急成長AIスタートアップLayerX - 生成AIをフル活用するサービス開発への挑戦
Inside Algomaticです。当ポッドキャストでは定期的に他社のゲストをお招きする企画を始めました!今回はゲストにLayerX CTOの松本氏(@y_matsuwitter)をお迎えし、LayerXの生成AI事業の取り組みや開発の裏側、事業戦略について詳しく伺いました。
草創期からの研究開発の歴史 - 徹底的なユーザーヒアリングで事業仮説を絞り込む
—まず最初に、LayerXの生成AI事業の歴史について教えてください。
松本: 2022年11月にChatGPTが一般公開されたのを機に、私一人で研究開発を始めました。2~3ヶ月ほど社内で生成AIの可能性を訴求し続け、2023年4月にLayerX LLM Labsという研究開発チームを立ち上げました。8月ごろから事業化の方向性が見えてきて、2023年11月に正式にAI・LLM事業部を新設しました。今は20名弱の体制でサービス開発を進めています。
—ユーザーのニーズ探索はどのように行ったのでしょうか。
松本: 弊社の鉄則として、新規事業を作る際には100社以上にヒアリングを行います。無償でお話を伺うこともあれば、案件として有償でお取り組みする場合もあります。ブロックチェーン事業の経験から、実際のユーザーの声を聞かずに技術主導で進めると難しいことを学んだので、いろいろな方にお会いして、ユーザーの実際のペインを知ることに注力しました。
最高性能モデルを最大限活用 - 選択肢を絞り込み、大企業向けのサービスに特化
—現在取り組まれているサービスについて教えてください。
松本: まだ外に情報を出していないのですが、エンタープライズ企業向けに、生成AIをガッツリ活用した重厚なツールを開発しています。弊社のもう一つの事業である「バクラク」と補完関係になるよう、エンタープライズ企業向けのサービスに特化することにしました。
—モデルの選定などはどのように考えていますか。
松本: 当初は議事録作成など幅広く検討していましたが、最終的に選択肢を絞り込み、最も性能の高いモデルをたくさん使ってもらえるサービスを目指すことにしました。処理速度やコストを気にせず、最高性能のモデルをフル活用し、それでもユーザー企業が儲かるようなサービスを作っていくのが戦略です。
ユーザーファーストの徹底 - 技術ではなくデータ前処理とユーザー体験にこだわる
—生成AIサービス開発で大事にしていることは何ですか。
松本: 機械学習では、アルゴリズムそのものよりも、前段のデータの前処理と、後段のユーザー体験のデザインが重要だと考えています。

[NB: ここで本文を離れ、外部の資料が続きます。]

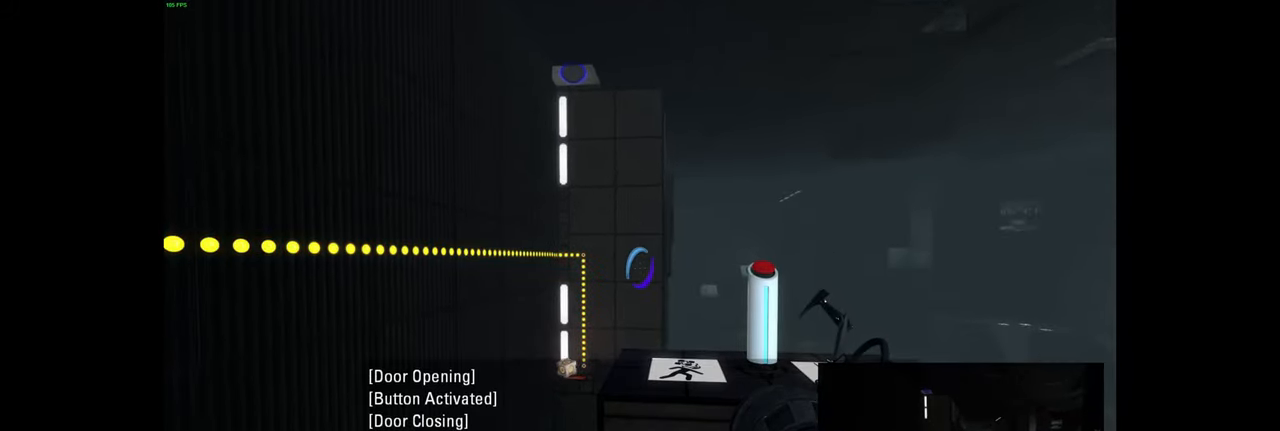
{"keys": [], "mouse": [], "events": []}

良いサービスを作るには、LLMが使いやすいデータをどう整理するか、ユーザーが適切なプロンプトを入力できるUIをどう実装するかが肝になります。
—LLMの発展についてはどう予測されていますか。
松本: 性能は上がり続け、高速化・低コスト化も進むでしょう。その中で、常に一番良いモデルを一番たくさん使えるサービスは何かを考え抜くことが重要です。技術トレンドを追いかけるのではなく、あくまでユーザーファーストで選択肢を絞り込んでいくことが大切だと思います。
社内でも生成AI活用を推進 - 営業の効率化や人事領域への展開
—社内での生成AIの活用についても教えてください。
松本: 生成AIを使った営業効率化ツールの開発を進めているチームがあり、営業のあり方そのものを変革しようとしています。人事領域でもマネージャー支援への活用を探っています。LayerX全体として、あらゆる業務にLLMを導入していくのが基本方針です。重要な取り組みには適切なメンバーをアサインし、戦略的に推進しています。

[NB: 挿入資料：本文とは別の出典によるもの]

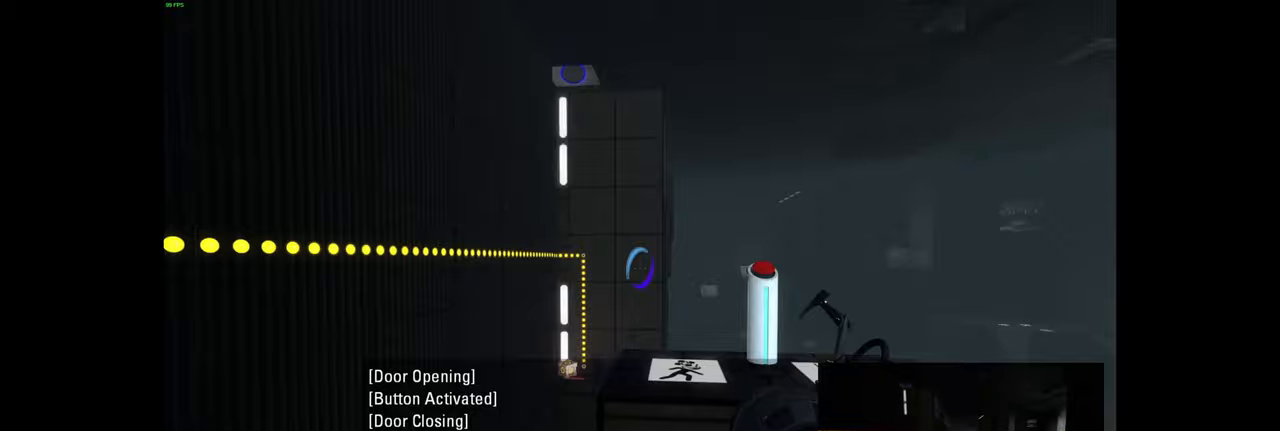
{"keys": [], "mouse": [], "events": []}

—今後のLayerXの展望について最後にお聞かせください。
松本: 6月から新オフィスに移転し、LLMのMeetupなど各種イベントをこれまで以上に開催していく予定です。ぜひ気軽に遊びに来てください。LayerXのミッションである「すべての経済活動を、デジタル化する」を実現すべく、生成AIをはじめとするテクノロジーを駆使して、事業を成長させていきます。
生成AIの研究開発の最前線に立つLayerX。ユーザー課題を徹底的に探索し、性能だけでなくデータとUXにこだわったサービス開発を進めているという、CTOの松本氏の言葉からは、技術志向ではなくビジネス志向の戦略が明確に感じられました。今後リリース予定の生成AIサービスにも大いに注目です。